BEGIN RECORDS SUPPLIED

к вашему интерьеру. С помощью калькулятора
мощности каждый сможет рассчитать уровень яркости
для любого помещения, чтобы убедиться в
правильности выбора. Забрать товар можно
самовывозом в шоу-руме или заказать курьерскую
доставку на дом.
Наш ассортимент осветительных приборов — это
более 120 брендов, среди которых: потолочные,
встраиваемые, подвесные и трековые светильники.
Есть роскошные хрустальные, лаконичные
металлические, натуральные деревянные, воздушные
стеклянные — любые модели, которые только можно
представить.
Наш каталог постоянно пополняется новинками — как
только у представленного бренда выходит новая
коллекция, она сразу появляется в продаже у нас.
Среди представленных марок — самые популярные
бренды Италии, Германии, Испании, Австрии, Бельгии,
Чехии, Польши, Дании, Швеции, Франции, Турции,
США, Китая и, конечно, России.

END RECORDS SUPPLIED

> **WORK REQUEST**
Write every line of the material out again exactly.

> **SOLUTION**
к вашему интерьеру. С помощью калькулятора
мощности каждый сможет рассчитать уровень яркости
для любого помещения, чтобы убедиться в
правильности выбора. Забрать товар можно
самовывозом в шоу-руме или заказать курьерскую
доставку на дом.
Наш ассортимент осветительных приборов — это
более 120 брендов, среди которых: потолочные,
встраиваемые, подвесные и трековые светильники.
Есть роскошные хрустальные, лаконичные
металлические, натуральные деревянные, воздушные
стеклянные — любые модели, которые только можно
представить.
Наш каталог постоянно пополняется новинками — как
только у представленного бренда выходит новая
коллекция, она сразу появляется в продаже у нас.
Среди представленных марок — самые популярные
бренды Италии, Германии, Испании, Австрии, Бельгии,
Чехии, Польши, Дании, Швеции, Франции, Турции,
США, Китая и, конечно, России.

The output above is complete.